US— Senator Al Franken, privacy sub-committee chairman, is pushing for all web browsers to contain a do-not-track option that should be fully respected by “all entities that engage in tracking”.

In a letter to the Commerce Department’s National Telecommunications and Information Administration (NTIA), Franken (pictured) said plans proposed by the Digital Advertising Alliance (DAA) contain “several limitations that may make it insufficient to fully protect web users’ privacy”.

He points out that the DAA plan might not work with existing browser-based do-not-track systems and that it “may not respect browser settings that block tracking by default”.

“Browsers need not be required to make do-not-track their default setting,” Franken said, “but all browsers should contain a do-not-track option that is clearly and conspicuously available to users [and] all entities that engage in tracking should be obligated to fully respect do-not-track systems, regardless of whether these systems are default settings.”

The DAA’s do-not-track proposal provides an exemption for data collected for market research and product development purposes. Franken doesn’t refer to this directly in his letter, however he acknowledges that context is “a critical principle when dealing with web tracking”.

“The same search data that allows a search engine to adapt its results to a specific person’s needs also allows that search engine to potentially provide an advertiser with a history of that person’s search habits,” said Franken. “Websites must maintain a clear boundary between internal uses and external uses [of data] and make sure that where data could used outside its original context, user transparency and control are enhanced.”

Franken’s comments follow the release in February of a consumer privacy bill of rights, produced by the White House, which called for the establishment of a “multi-stakeholder process” to develop privacy codes of conduct for US companies.

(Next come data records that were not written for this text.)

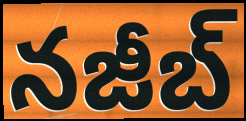
నజీబ్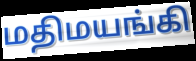
மதிமயங்கி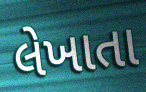
લેખાતાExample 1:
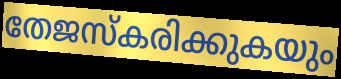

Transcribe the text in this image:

തേജസ്കരിക്കുകയും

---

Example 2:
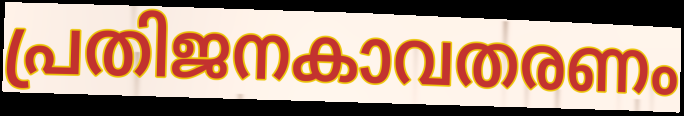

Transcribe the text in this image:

പ്രതിജനകാവതരണം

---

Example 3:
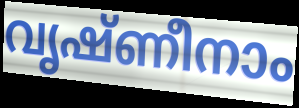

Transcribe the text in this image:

വൃഷ്ണീനാം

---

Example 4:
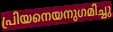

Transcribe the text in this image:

പ്രിയനെയനുഗമിച്ചു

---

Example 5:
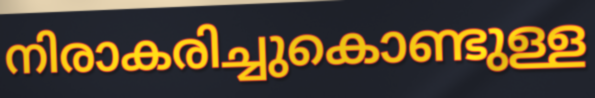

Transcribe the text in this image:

നിരാകരിച്ചുകൊണ്ടുള്ള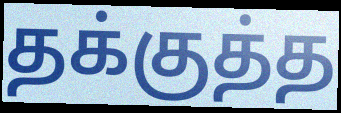
தக்குத்த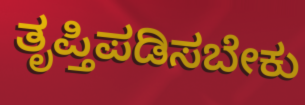
ತೃಪ್ತಿಪಡಿಸಬೇಕು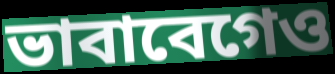
ভাবাবেগেও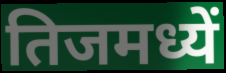
तिजमध्येंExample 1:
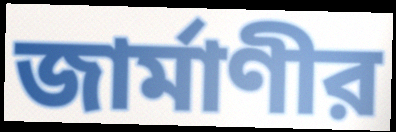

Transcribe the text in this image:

জার্মাণীর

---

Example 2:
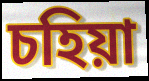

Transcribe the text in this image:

চহিয়া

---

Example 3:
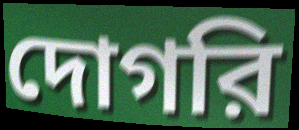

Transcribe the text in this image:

দোগরি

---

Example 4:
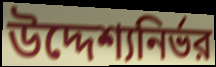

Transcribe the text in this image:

উদ্দেশ্যনির্ভর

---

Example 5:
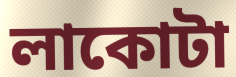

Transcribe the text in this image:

লাকোটাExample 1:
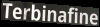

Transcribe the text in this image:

Terbinafine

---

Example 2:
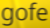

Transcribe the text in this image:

gofe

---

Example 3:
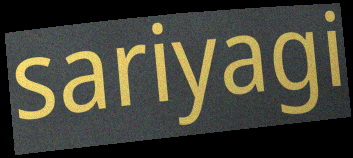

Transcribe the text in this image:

sariyagi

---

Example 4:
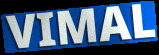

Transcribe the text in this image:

NTIA has been tasked with implementing that process and amassing comments from interested parties, including the Marketing Research Association (MRA).

In its submission, MRA says it has written to the Commerce Department before to express concern that “agencies and policymakers cannot design a one-size-fits-all approach to privacy, particularly since certain industries and processes, such as survey and opinion research, bear so little resemblance to more commonly understood processes like e-commerce and marketing”.

“MRA wishes to ensure that any codes of conduct developed by the multi-stakeholder process incorporate a broad range of potentially impacted stakeholders, rather than simply the usual suspects,” writes government affairs director Howard Fienberg.